__Provided information__

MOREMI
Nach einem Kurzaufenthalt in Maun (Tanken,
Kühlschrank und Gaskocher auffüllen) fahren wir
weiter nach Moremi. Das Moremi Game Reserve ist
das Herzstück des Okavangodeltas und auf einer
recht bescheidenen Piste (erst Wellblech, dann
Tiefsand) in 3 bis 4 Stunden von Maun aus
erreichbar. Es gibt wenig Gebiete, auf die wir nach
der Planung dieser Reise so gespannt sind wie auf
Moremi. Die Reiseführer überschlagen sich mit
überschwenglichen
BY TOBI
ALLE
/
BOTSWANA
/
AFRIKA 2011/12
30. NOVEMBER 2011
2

__Exercise objective__
Each line of the material above needs to be returned exactly as written.

__Answer area__
MOREMI
Nach einem Kurzaufenthalt in Maun (Tanken,
Kühlschrank und Gaskocher auffüllen) fahren wir
weiter nach Moremi. Das Moremi Game Reserve ist
das Herzstück des Okavangodeltas und auf einer
recht bescheidenen Piste (erst Wellblech, dann
Tiefsand) in 3 bis 4 Stunden von Maun aus
erreichbar. Es gibt wenig Gebiete, auf die wir nach
der Planung dieser Reise so gespannt sind wie auf
Moremi. Die Reiseführer überschlagen sich mit
überschwenglichen
BY TOBI
ALLE
/
BOTSWANA
/
AFRIKA 2011/12
30. NOVEMBER 2011
2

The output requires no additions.